Rob und Constance begannen schallend zu lachen. Diesmal waren es die Kinder, die ihre Eltern verständnislos ansahen.

Erst beim dritten Läuten bemerkten sie das Telefon. Constance sah auf die Anzeige, bedeutete den anderen, still zu sein, und nahm das Gespräch an.

„Guten Morgen, Mama.“

Ben und Leoni ballten die Fäuste und jubelten lautlos.

„Ja, ich höre … bleib ganz ruhig und erzähle einfach.“ Constance hörte gespannt zu. „Aha … verstehe … ja ja … und dann? Aber das ist … nein nein, wir haben uns keine Gedanken gemacht …  das macht doch nichts … kein Problem … alles gut … wir kommen heute am Nachmittag bei euch vorbei … bis später.“

Sie legte das Telefon auf den Tisch und sah Rob kopfschüttelnd an.

„Man möchte es nicht glauben!“

„Was?“ Die Frage kam zeitgleich aus drei Mündern.

„Mein Vater hat die Lottozahlen von gestern mit dem Zettel verglichen, den er selbst geschrieben hat. Er hatte aber total vergessen, dass er die gezogenen Zahlen bereits eine Stunde vorher aufgeschrieben hatte. Diese notierten Zahlen hat er später mit denen abgeglichen, die in den Nachrichten genannt wurden. Deshalb stimmten die überein.
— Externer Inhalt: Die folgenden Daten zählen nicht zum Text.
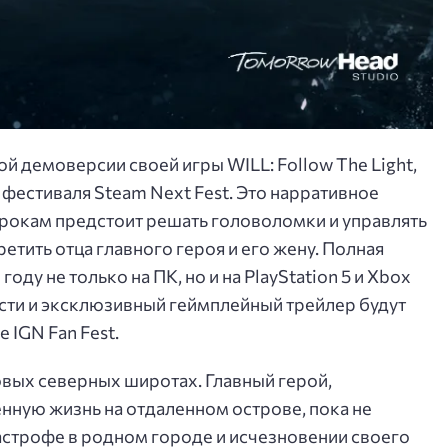
й демоверсии своей игры WILL: Follow The Light,
х фестиваля Steam Next Fest. Это нарративное
игрокам предстоит решать головоломки и управлять
етить отца главного героя и его жену. Полная
оду не только на ПК, но и на PlayStation 5 и Xbox
сти и эксклюзивный геймплейный трейлер будут
 IGN Fan Fest.
вых северных широтах. Главный герой,
енную жизнь на отдаленном острове, пока не
астрофе в родном городе и исчезновении своего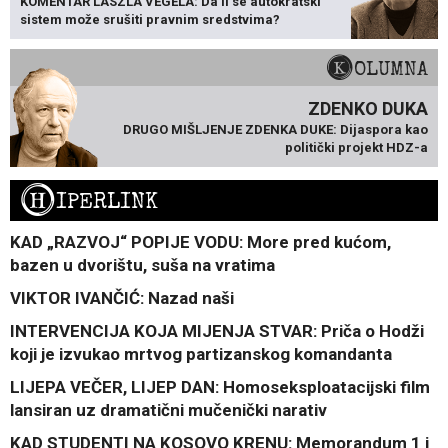
KOMENTAR LÁSZLA VÉGELA: Da li se autokratski
sistem može srušiti pravnim sredstvima?
KOLUMNA
ZDENKO DUKA
DRUGO MIŠLJENJE ZDENKA DUKE: Dijaspora kao
politički projekt HDZ-a
H
IPERLINK
KAD „RAZVOJ“ POPIJE VODU: More pred kućom,
bazen u dvorištu, suša na vratima
VIKTOR IVANČIĆ: Nazad naši
INTERVENCIJA KOJA MIJENJA STVAR: Priča o Hodži
koji je izvukao mrtvog partizanskog komandanta
LIJEPA VEČER, LIJEP DAN: Homoseksploatacijski film
lansiran uz dramatični mučenički narativ
KAD STUDENTI NA KOSOVO KRENU: Memorandum 1 i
Das andere Blatt mit den Zahlen, die er diesmal auf seinem Tippschein angekreuzt hatte, hat er erst heute nach dem Aufstehen gefunden.“

„So ein Mist“, beendete Leoni das betretene Schweigen, „ich bekomme wieder kein eigenes Zimmer!“ Wütend stapfte sie aus der Küche, wobei sie ihr Smartphone auf dem Tisch liegen ließ. Ben schnappte es sich. „Wenigstens kann ich jetzt zocken.“

„Das ist mein Handy!“ Leoni stürmte auf ihren Bruder zu. Der sprang auf und lief davon. Unter lautem Geschrei verschwanden sie im Kinderzimmer.

Rob sah Constance an und nahm ihre Hand. „Stell dir vor, wir könnten uns alles leisten, was wir wollen. Das wäre doch total langweilig, oder?“

„Allerdings!“

Die beiden küssten sich.

„Komm, lass uns frühstücken.“

 

ENDE

 

Version 3

 

Anmerkung: Die Personen in dieser Geschichte sind frei erfunden.

Die Sache mit dem Tippschein hat sich vor einigen Jahren in meiner Familie genau so zugetragen.